_EXERCISE AIM_
What is needed is an exact copy of the line where "text [187, 1117, 1053, 1588]" appears plus every later line in the material.

[SOURCE DATA Boundary: Start]

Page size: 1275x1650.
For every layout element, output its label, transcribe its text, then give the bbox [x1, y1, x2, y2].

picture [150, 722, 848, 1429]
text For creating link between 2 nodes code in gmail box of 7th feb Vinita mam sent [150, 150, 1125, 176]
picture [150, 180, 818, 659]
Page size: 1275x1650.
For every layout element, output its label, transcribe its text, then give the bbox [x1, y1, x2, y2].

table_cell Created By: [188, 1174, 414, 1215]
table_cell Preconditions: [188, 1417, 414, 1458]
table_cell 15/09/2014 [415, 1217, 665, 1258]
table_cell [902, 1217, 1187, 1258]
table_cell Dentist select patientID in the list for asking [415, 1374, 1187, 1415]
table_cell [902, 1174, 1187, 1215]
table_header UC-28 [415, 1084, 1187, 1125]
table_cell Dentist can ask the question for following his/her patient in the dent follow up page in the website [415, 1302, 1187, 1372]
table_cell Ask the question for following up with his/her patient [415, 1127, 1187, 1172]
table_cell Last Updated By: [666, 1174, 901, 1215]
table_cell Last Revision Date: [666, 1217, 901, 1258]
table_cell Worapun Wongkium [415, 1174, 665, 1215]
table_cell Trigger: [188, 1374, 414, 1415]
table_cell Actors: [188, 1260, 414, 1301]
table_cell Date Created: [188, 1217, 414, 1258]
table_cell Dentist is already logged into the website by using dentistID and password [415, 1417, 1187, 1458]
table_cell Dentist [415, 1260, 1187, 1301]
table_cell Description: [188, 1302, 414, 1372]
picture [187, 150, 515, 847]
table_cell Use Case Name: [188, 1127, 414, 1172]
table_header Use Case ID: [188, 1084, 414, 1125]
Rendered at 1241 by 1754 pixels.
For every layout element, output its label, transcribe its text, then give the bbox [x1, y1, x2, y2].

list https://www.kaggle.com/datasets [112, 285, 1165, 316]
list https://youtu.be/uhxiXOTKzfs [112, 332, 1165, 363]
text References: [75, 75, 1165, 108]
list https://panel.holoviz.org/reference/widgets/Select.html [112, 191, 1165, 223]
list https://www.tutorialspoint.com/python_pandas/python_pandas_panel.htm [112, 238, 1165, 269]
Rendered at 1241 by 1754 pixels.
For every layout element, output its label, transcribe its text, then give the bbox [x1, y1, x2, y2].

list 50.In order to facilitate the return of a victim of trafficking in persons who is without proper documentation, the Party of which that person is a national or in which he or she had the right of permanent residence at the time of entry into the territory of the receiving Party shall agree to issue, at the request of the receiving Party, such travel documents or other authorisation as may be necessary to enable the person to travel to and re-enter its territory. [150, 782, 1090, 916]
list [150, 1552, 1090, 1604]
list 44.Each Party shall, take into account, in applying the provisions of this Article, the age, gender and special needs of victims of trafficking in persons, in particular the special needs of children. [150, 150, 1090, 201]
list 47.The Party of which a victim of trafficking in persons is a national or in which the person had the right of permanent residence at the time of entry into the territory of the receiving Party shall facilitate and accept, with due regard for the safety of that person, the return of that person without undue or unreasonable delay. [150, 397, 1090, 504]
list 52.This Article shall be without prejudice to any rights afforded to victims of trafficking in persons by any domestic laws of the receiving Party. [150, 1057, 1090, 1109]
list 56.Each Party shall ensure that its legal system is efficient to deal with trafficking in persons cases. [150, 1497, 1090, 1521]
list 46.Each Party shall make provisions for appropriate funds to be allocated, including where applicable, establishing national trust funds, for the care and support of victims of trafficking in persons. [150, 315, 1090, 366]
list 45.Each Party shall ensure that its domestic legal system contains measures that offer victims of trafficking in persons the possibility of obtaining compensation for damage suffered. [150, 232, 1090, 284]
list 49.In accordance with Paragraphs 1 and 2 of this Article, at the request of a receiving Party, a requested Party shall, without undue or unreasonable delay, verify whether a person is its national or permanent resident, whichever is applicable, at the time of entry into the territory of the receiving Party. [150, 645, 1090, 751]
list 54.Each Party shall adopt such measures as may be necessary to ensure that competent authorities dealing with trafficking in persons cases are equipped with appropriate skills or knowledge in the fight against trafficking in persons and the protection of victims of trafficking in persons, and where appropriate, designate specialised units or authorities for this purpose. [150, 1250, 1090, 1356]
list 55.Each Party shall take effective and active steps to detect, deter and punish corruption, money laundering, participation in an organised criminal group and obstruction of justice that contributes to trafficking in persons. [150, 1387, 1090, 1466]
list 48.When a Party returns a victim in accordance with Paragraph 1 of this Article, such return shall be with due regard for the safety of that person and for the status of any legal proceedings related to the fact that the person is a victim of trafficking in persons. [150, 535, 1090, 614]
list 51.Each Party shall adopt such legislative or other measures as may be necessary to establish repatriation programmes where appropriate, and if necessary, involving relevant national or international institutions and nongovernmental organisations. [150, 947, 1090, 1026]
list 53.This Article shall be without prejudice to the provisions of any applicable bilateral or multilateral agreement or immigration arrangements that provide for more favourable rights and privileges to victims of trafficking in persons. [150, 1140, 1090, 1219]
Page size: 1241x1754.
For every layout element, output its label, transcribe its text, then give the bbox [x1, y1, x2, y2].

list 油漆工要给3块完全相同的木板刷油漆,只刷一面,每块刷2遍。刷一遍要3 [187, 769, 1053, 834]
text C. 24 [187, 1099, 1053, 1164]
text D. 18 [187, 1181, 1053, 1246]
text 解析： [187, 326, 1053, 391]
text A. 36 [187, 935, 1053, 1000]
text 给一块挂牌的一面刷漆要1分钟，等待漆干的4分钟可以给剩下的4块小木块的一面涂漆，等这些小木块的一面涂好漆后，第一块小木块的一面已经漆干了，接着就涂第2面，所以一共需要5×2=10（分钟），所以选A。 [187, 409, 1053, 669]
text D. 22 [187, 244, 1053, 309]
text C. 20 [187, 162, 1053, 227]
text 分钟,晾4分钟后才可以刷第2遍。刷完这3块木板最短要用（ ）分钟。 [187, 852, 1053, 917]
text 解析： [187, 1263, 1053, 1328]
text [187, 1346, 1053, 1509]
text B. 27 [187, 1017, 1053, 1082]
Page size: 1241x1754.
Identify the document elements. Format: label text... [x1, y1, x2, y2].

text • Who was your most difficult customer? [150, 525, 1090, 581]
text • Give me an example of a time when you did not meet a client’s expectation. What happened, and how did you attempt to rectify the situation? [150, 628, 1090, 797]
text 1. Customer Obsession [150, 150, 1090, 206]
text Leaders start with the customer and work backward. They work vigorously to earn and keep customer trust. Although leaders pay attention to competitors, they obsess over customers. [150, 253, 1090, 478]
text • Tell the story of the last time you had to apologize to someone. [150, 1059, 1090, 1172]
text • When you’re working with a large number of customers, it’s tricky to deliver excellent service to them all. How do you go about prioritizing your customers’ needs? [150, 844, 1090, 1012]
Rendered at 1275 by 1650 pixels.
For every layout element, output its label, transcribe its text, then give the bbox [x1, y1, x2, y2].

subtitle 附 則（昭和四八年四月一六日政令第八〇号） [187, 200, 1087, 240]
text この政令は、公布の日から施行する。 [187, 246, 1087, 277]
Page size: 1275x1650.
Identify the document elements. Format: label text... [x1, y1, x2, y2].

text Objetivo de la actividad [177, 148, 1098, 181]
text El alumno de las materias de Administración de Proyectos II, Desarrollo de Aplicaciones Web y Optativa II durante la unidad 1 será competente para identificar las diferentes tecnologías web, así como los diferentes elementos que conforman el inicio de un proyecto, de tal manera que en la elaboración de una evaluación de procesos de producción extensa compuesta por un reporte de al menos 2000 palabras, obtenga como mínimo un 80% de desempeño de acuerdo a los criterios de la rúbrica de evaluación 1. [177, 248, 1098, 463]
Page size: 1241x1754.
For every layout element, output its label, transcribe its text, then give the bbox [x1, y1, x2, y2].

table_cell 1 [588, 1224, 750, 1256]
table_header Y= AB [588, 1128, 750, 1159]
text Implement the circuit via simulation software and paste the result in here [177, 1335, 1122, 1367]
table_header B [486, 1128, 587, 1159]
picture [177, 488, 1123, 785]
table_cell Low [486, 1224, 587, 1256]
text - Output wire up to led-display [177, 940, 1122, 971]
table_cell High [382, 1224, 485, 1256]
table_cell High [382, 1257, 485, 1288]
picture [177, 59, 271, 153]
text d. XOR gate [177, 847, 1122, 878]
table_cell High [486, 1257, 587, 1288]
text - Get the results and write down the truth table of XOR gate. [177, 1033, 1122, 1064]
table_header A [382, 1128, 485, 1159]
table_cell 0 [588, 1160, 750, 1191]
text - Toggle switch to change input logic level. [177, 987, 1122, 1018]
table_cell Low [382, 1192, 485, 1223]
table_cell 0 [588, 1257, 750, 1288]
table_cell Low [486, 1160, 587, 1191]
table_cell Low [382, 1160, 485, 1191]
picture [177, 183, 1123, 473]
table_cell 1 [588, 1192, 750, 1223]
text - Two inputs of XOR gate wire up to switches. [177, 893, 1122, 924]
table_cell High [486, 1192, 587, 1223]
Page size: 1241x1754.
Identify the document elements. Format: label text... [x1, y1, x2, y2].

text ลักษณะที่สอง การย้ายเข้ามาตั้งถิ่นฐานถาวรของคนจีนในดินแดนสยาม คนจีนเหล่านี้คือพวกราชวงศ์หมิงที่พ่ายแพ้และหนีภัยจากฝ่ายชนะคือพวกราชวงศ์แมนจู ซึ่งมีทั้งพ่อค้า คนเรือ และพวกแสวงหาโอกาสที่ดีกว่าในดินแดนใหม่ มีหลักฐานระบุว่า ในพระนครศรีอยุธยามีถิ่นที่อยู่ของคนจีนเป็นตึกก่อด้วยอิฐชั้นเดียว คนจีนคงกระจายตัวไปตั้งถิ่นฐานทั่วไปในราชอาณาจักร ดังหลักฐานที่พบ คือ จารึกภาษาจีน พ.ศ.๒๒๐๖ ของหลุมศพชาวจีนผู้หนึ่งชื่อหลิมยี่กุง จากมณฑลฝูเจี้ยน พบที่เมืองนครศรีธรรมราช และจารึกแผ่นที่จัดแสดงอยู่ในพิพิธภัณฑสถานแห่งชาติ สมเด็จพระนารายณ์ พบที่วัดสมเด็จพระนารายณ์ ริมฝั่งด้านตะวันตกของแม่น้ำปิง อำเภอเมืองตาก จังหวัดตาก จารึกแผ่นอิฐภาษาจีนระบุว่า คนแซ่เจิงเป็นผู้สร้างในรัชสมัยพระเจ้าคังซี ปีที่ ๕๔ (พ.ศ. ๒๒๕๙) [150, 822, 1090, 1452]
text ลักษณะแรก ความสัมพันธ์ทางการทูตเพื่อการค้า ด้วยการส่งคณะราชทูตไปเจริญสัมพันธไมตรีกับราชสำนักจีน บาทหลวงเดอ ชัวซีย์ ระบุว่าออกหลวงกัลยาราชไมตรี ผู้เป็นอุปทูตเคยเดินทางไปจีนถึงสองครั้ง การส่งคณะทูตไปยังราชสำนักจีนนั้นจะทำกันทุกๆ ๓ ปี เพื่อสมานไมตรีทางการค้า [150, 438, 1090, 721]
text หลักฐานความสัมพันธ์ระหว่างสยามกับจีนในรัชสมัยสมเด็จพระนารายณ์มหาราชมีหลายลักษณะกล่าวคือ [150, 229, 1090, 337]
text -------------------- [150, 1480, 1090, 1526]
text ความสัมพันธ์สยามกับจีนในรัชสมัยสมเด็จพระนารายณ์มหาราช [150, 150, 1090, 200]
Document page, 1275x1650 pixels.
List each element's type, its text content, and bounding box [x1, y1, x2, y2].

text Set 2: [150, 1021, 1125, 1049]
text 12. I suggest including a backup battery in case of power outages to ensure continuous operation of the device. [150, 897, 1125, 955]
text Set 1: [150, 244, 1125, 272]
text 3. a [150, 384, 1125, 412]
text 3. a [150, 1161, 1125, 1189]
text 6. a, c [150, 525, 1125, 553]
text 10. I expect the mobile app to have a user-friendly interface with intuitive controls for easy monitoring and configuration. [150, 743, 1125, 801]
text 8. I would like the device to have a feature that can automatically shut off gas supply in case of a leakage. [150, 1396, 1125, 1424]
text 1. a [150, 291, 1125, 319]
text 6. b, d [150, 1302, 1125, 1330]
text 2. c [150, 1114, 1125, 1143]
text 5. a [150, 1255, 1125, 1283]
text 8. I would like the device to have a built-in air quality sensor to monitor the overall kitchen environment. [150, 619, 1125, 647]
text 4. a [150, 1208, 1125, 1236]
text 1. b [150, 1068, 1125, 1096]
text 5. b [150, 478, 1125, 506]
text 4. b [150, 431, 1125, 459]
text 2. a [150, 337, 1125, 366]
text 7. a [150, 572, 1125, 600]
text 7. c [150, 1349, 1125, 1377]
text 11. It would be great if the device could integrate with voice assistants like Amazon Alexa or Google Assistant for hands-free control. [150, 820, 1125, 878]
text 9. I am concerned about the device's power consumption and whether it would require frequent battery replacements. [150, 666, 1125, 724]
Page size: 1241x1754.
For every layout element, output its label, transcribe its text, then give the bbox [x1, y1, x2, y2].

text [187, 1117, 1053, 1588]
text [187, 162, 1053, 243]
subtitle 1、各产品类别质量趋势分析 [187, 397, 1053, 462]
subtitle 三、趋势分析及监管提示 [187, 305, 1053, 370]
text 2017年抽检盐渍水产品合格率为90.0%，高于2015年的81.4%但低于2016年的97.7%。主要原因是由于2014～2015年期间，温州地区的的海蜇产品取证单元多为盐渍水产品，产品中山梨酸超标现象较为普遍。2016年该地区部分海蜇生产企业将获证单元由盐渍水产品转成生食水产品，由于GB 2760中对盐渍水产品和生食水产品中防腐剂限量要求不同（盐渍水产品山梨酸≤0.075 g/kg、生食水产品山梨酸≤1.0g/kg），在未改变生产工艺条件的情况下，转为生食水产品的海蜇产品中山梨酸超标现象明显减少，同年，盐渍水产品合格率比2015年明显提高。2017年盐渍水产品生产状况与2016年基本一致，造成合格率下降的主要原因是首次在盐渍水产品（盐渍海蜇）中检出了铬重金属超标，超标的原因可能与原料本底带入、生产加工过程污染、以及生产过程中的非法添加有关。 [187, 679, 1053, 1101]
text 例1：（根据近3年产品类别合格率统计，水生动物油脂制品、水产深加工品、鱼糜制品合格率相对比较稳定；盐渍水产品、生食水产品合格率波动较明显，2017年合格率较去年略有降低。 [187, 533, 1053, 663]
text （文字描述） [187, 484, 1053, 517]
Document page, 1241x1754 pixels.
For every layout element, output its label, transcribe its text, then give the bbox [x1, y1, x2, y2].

[SOURCE DATA Boundary: End]

_WORKED SOLUTION_
text [187, 1117, 1053, 1588]
text [187, 162, 1053, 243]
subtitle 1、各产品类别质量趋势分析 [187, 397, 1053, 462]
subtitle 三、趋势分析及监管提示 [187, 305, 1053, 370]
text 2017年抽检盐渍水产品合格率为90.0%，高于2015年的81.4%但低于2016年的97.7%。主要原因是由于2014～2015年期间，温州地区的的海蜇产品取证单元多为盐渍水产品，产品中山梨酸超标现象较为普遍。2016年该地区部分海蜇生产企业将获证单元由盐渍水产品转成生食水产品，由于GB 2760中对盐渍水产品和生食水产品中防腐剂限量要求不同（盐渍水产品山梨酸≤0.075 g/kg、生食水产品山梨酸≤1.0g/kg），在未改变生产工艺条件的情况下，转为生食水产品的海蜇产品中山梨酸超标现象明显减少，同年，盐渍水产品合格率比2015年明显提高。2017年盐渍水产品生产状况与2016年基本一致，造成合格率下降的主要原因是首次在盐渍水产品（盐渍海蜇）中检出了铬重金属超标，超标的原因可能与原料本底带入、生产加工过程污染、以及生产过程中的非法添加有关。 [187, 679, 1053, 1101]
text 例1：（根据近3年产品类别合格率统计，水生动物油脂制品、水产深加工品、鱼糜制品合格率相对比较稳定；盐渍水产品、生食水产品合格率波动较明显，2017年合格率较去年略有降低。 [187, 533, 1053, 663]
text （文字描述） [187, 484, 1053, 517]
Document page, 1241x1754 pixels.
For every layout element, output its label, transcribe its text, then give the bbox [x1, y1, x2, y2].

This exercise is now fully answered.